How can I calculate my bankroll?
Mr Blackjack shares his tips and experiences on building sizeable and sustainable bankrolls so you can play responsibly at the casino.
Calculating your bankroll. This comes back to whether you are playing blackjack to have fun or you are here to make money. Whichever reason, we'll help you determine how to calculate your bankroll so you can keep playing blackjack for longer.
If you are here to make money you need to set a certain amount aside for this business. I say business because it needs a life of its own and should not depend on outside money to survive.
You are its sole employee. You are the worker, and you have no salary as of yet. You also can not depend on the money that you invested in your blackjack company to pay your rent, food, or nights out. You have to be serious about how much you are willing to invest.
Set some rules that you will always follow and pretend the money isn’t yours to take. Say you go out and win big. It's not time to go out and play Mr CEO and buy a $300 Wagyu steak with a $40 glass of whiskey.
You are simply the employee whose job it is to grow that business. Reinvest that money back into the business. Your bankroll should be representative of a portion of your savings and the amount of disposable income you can part with on a monthly business.
When I started, I had next to nothing. My nightly bankroll was $50 but I knew that the $50 was the total amount I was willing to invest because it was all I had.
I worked as a cashier at a gas station making $6 an hour, and come Friday night it was time to hit the tables.
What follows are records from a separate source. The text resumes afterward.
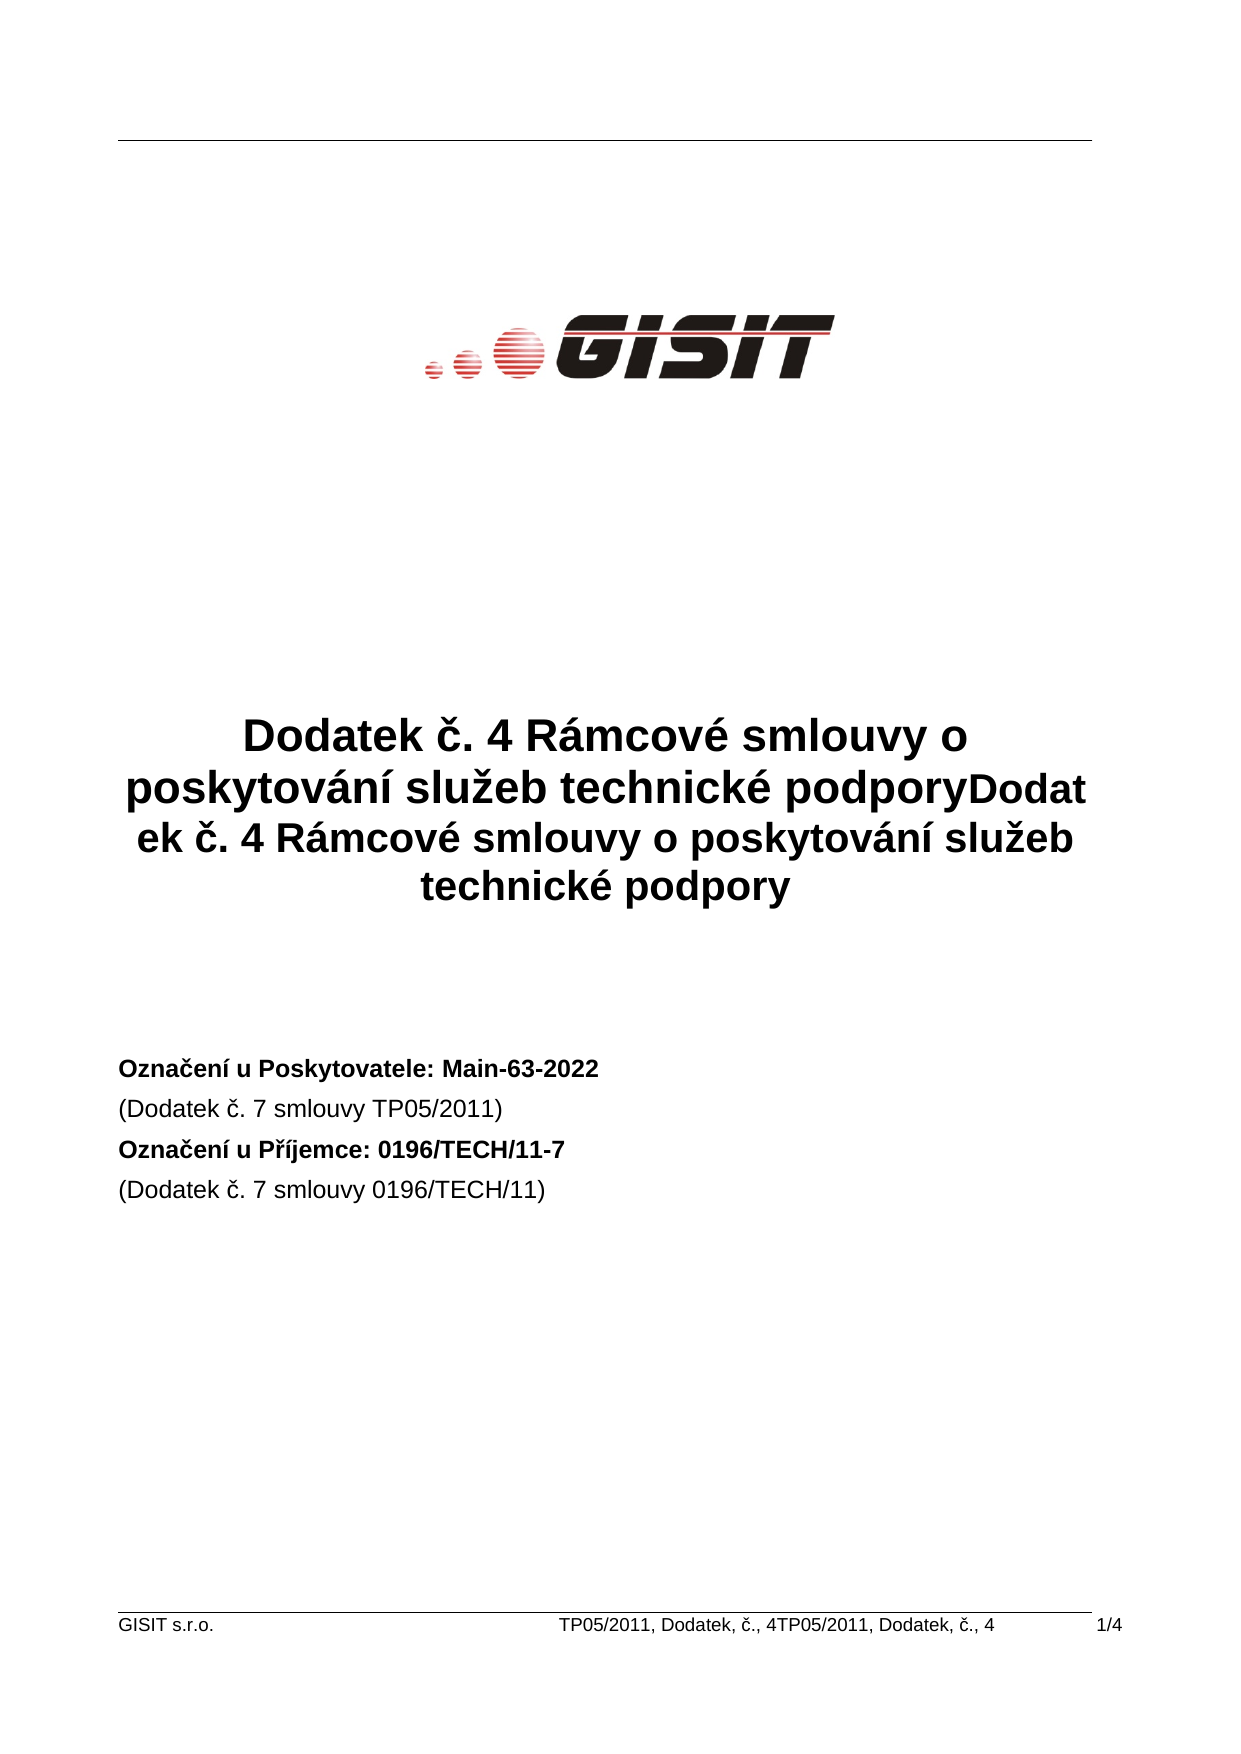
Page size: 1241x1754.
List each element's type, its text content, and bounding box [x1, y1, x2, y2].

text Označení u Poskytovatele: Main-63-2022 [118, 1054, 1092, 1083]
text Označení u Příjemce: 0196/TECH/11-7 [118, 1135, 1092, 1163]
text (Dodatek č. 7 smlouvy 0196/TECH/11) [118, 1175, 1092, 1204]
picture [425, 315, 835, 379]
text Dodatek č. 7 Smlouvy o poskytování služeb GISIT MAINTENANCE [118, 708, 1092, 909]
text (Dodatek č. 7 smlouvy TP05/2011) [118, 1094, 1092, 1123]
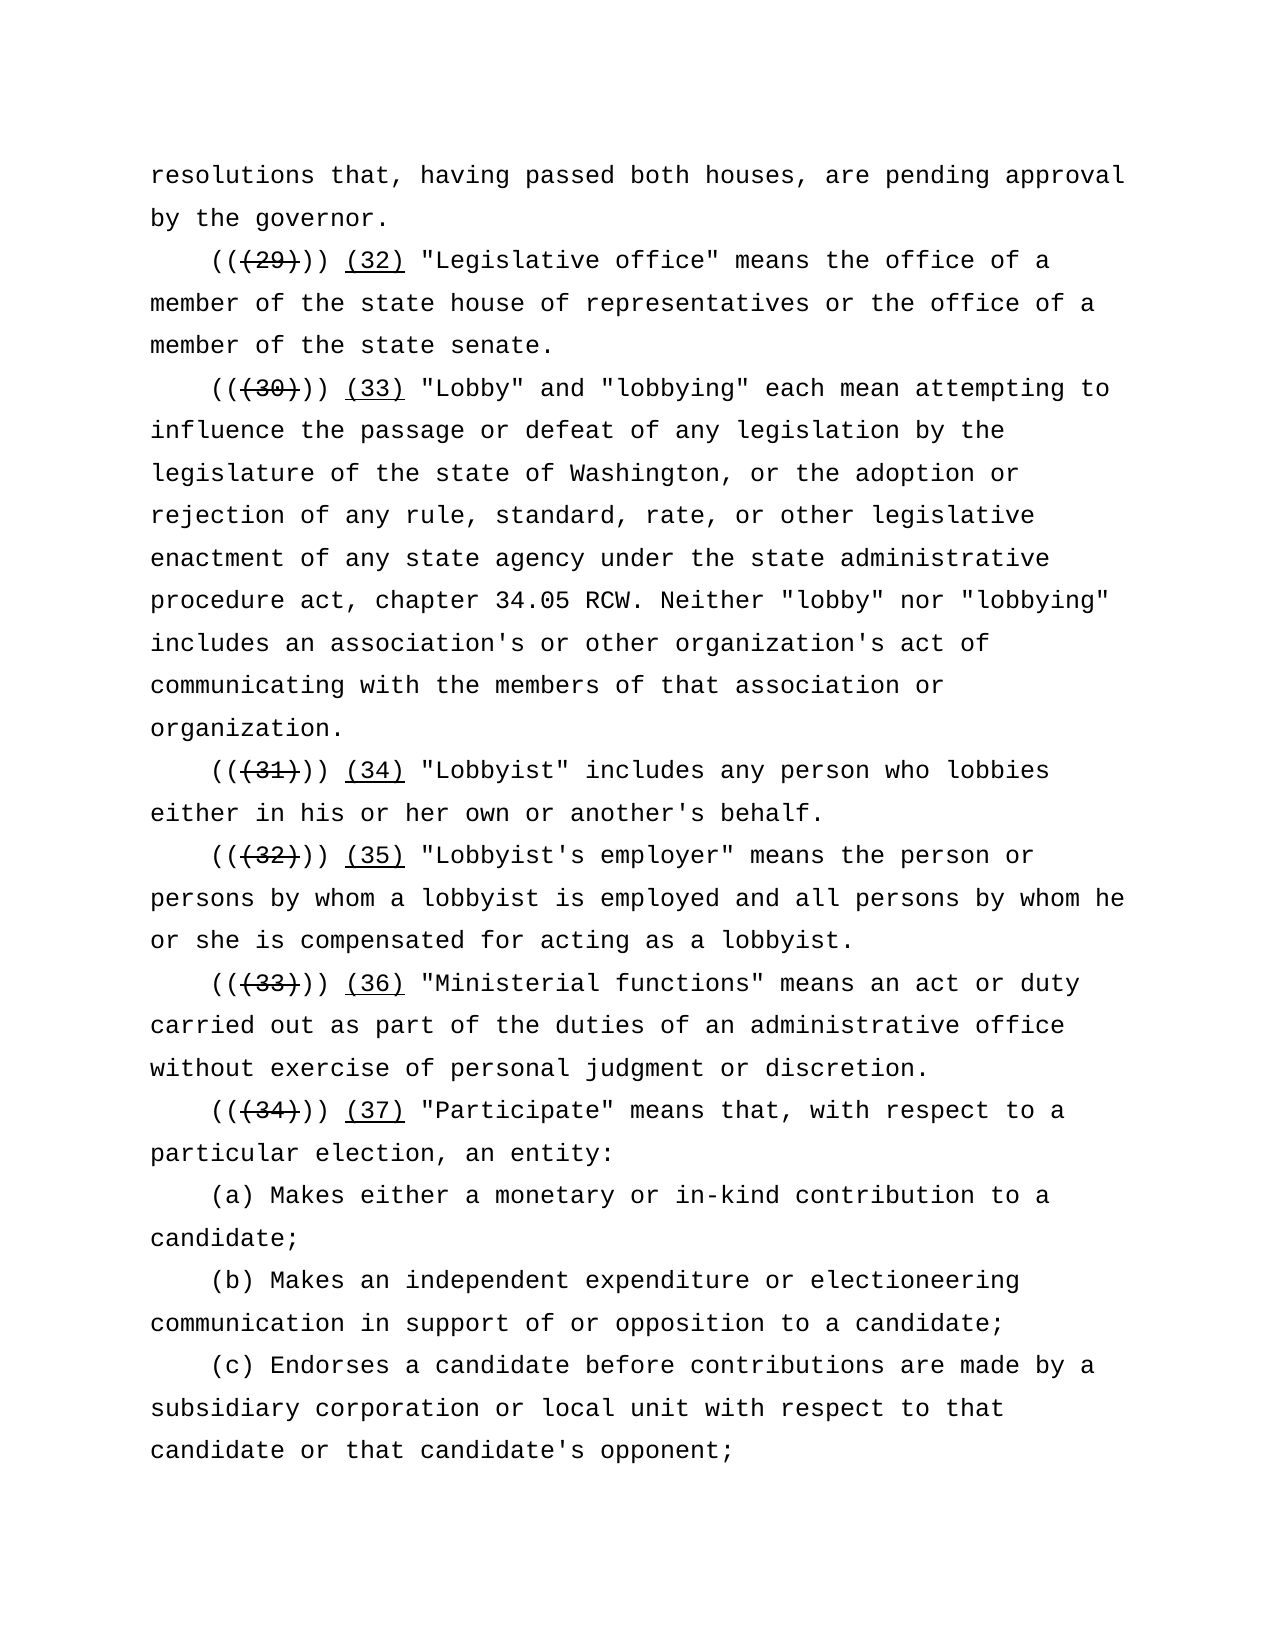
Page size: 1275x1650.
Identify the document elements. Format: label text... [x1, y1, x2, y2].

text (((30))) (33) "Lobby" and "lobbying" each mean attempting to influence the passage or defeat of any legislation by the legislature of the state of Washington, or the adoption or rejection of any rule, standard, rate, or other legislative enactment of any state agency under the state administrative procedure act, chapter 34.05 RCW. Neither "lobby" nor "lobbying" includes an association's or other organization's act of communicating with the members of that association or organization. [150, 362, 1125, 745]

After a few sessions, I took that $50 to $500, and then on from there.
A healthy way to look at this would be to look at your current balance in your bank account versus your bills and come up with your disposable income. This is extra money you don't need to survive. If you have $5,000 in your bank account and your disposable income is $2,000. Your initial investment would be $2,000 and then an extra $400 per month as an add-on which is 20% of your investment as a top-up.
Depending on how often you play and how well you play, you may never need the monthly top-up. The monthly top-up covers any potential downswings and ensures you aren’t touching your rent money when you are playing blackjack. Also, it will help you slow your roll if you know what I mean.
Once you have achieved your 5X goal, you can start withdrawing and spending your winnings. As a rule, try and stay at least within the 4x to 5x of your initial investment.
This lets you continue to play at the higher stakes without hurting your overall earning potential. Go out and buy yourself that Wagyu. You've earned it.
What this lesson covers
- How to calculate a bankroll that suits your budget
- How to build your bankroll
- Best practices to avoid draining your bankroll
Meet Mr Blackjack
With a career spanning two decades, Mathieu Blake knows his way around a blackjack table. He's taught and entertained over 100,000 subscribers on his YouTube channel NeverSplit10's . In this series he'll take you through basic strategy, card counting, and bankroll management. Take a seat with Mr Blackjack and become a winning player.
- How much bankroll do I need?
Blackjack players generally get through 30-40 hands per hour. Decide how long you want to play for, then calculate how much you can afford to wager per hand, per hour, and assess whether the amount is realistic. Say you want to play blackjack for two hours; that’s 80 hands. If you get $5 per hand that’s $400 minimum.
- Should I manage my bankroll differently for online blackjack games?
Online casinos operate bankrolls and winnings differently from brick-and-mortar venues. Check whether the online casino you choose has any minimum withdrawal requirements or additional withdrawal fees that might affect your winnings. Be strict about setting time limits for your gameplay, and withdraw your winnings when you have hit your target.
- How much bankroll do I need to be considered a high roller?
High roller tables usually have a minimum bet limit of $100 and reach $1,000 or more on upper limits. You need a bankroll that can sustain these bet sizes in real money blackjack for several hours to consider yourself a high roller.
- How often should I review my bankroll?
This depends on your reason for playing. If you’re playing to make money, review your bankroll after each session and every month to see whether you’ve reached your goals. This will also help you see whether your skills in basic strategy and card counting are improving too.
- What if I don’t achieve my 5X bankroll growth goal?
If you don’t meet your goal in the time you anticipated, revisit your sessions. Determine what hands caused you the biggest losses, and focus on improving your blackjack skills. Set more realistic expectations for your goals to avoid putting unnecessary stress on yourself, which could cause you to make poor choices.
- Can I realistically build a big bankroll on small cash amounts?
It is possible if you look at growing your bankroll over six months or a year. If you’re hoping to bet small amounts and win big in blackjack in one session, you will likely be disappointed.
- Will my bankroll last longer at a full blackjack table?
Having more players at the table will slow the game speed down, meaning you will play fewer hands per hour. While this means your bankroll might stretch for longer, it also means you’re playing fewer hands that you can win payouts on too.